From my house, I’ve got a window between 5:30 and 6pm where the sky’s dark enough to see
the Saturnian moons yet not be blocked by my roof line. Here’s last night’s composite
image. Separate exposure times for Jupiter, Saturn and the moons. Takahashi 150 with a
1.6x extender (1760mm fl). Canon EOS 80D, ISO 6400, 1/500, 1/160, and 1 sec exposures,
respectively. Processing in PixInsight and Photoshop. Enjoy! Mike
On Dec 20, 2020, at 11:32 AM, Jane Houston Jones via
OTEvents <otevents(a)otastro.org> wrote:
I'm resending information about tomorrow's Jupiter and Saturn planetary
conjunction because a good percentage of our email list didn't receive last
week's note in a timely manner. Also, I'm sharing some photos Mojo and I took
using our cell phones on the 16th, 17 and 19th. Check out the views tonight, and also
after Monday, and let us know what you see!
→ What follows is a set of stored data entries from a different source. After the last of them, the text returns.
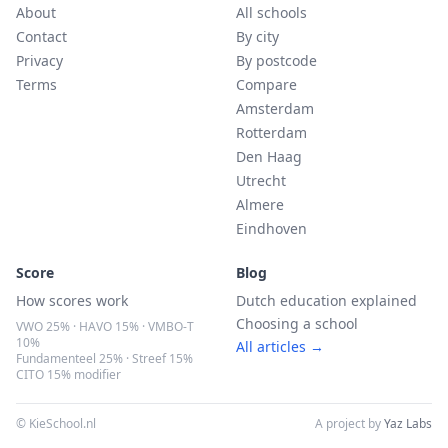
About
All schools
Contact
By city
Privacy
By postcode
Terms
Compare
Amsterdam
Rotterdam
Den Haag
Utrecht
Almere
Eindhoven
Score
Blog
How scores work
Dutch education explained
Choosing a school
VWO 25% · HAVO 15% · VMBO-T
10%
All articles →
Fundamenteel 25% · Streef 15%
CITO 15% modifier
© KieSchool.nl
A project by
Yaz Labs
I love this description of conjunctions from NASA Astronomer Henry Throop in this article
“You can imagine the solar system to be a racetrack, with each of the planets as a runner
in their own lane and the Earth toward the center of the stadium,” said Henry Throop,
astronomer in the Planetary Science Division at NASA Headquarters in Washington. “From our
vantage point, we’ll be able to be to see Jupiter on the inside lane, approaching Saturn
all month and finally overtaking it on December 21.
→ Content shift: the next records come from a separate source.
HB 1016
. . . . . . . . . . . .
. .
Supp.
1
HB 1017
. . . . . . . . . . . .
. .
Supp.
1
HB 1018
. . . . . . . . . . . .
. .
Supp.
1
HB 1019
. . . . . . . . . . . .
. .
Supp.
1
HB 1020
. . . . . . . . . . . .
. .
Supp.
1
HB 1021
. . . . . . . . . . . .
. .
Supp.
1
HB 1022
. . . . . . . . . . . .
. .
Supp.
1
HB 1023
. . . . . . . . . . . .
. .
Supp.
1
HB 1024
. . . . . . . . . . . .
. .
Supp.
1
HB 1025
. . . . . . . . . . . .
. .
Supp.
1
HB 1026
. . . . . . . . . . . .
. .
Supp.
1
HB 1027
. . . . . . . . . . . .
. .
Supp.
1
"The planets regularly appear to pass each other in the solar system, with the
positions of Jupiter and Saturn being aligned in the sky about once every 20 years."
He goes on to remind us of Galileo's views of Jupiter's 1623 conjunction. The
whole article is worth a read!!
For those who would like to see this phenomenon for themselves, here’s what to do (also
copied from the NASA article):
Find a spot with an unobstructed view of the sky, such as a field or park. Jupiter and
Saturn are bright, so they can be seen even from most cities.
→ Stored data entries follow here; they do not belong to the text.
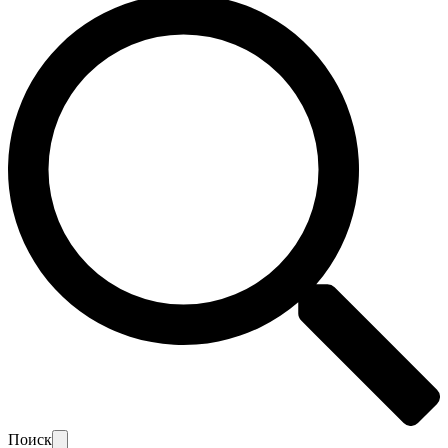
Поиск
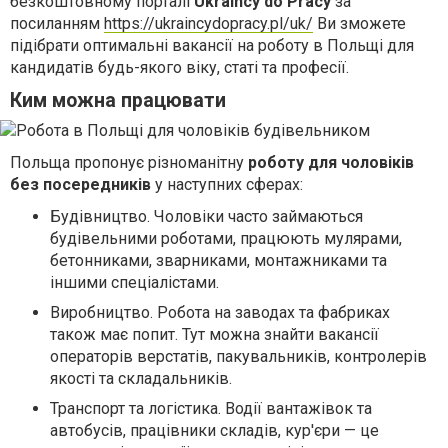
безкоштовному порталі
Ukraincy do Pracy
за
посиланням
https://ukraincydopracy.pl/uk/
Ви зможете
підібрати оптимальні вакансії на роботу в Польщі для
кандидатів будь-якого віку, статі та професії.
Ким можна працювати
Польща пропонує різноманітну
роботу для чоловіків
без посередників
у наступних сферах:
Будівництво. Чоловіки часто займаються
будівельними роботами, працюють мулярами,
бетонниками, зварниками, монтажниками та
іншими спеціалістами.
Виробництво. Робота на заводах та фабриках
також має попит. Тут можна знайти вакансії
операторів верстатів, пакувальників, контролерів
якості та складальників.
Транспорт та логістика. Водії вантажівок та
автобусів, працівники складів, кур'єри — це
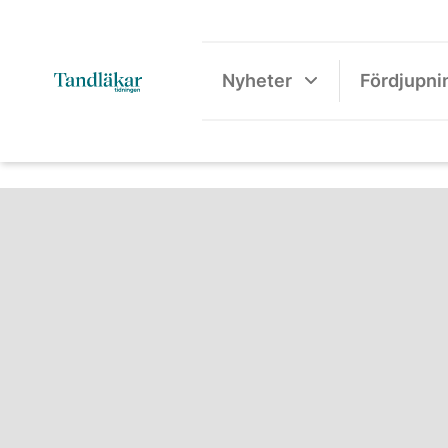
Nyheter
Fördjupni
An hour after sunset, look to the southwestern sky. Jupiter will look like a bright star
and be easily visible. Saturn will be slightly fainter and will appear slightly above and
to the left of Jupiter until December 21, when Jupiter will overtake it and they will
reverse positions in the sky.
The planets can be seen with the unaided eye, but if you have binoculars or a small
telescope, you may be able to see Jupiter’s four large moons orbiting the giant planet.
(Jane's note: steady your binoculars against a pole or wall for stability.)
Here are a few snaps from our driveway in Monrovia over the past few nights, taken
shortly after sunset. On the 16th, the moon is below the planets, on the 17th above, and
on the 19th the moon is too high in the sky for a photo. I took the first two cell phone
photos, and Mojo took last night's photo.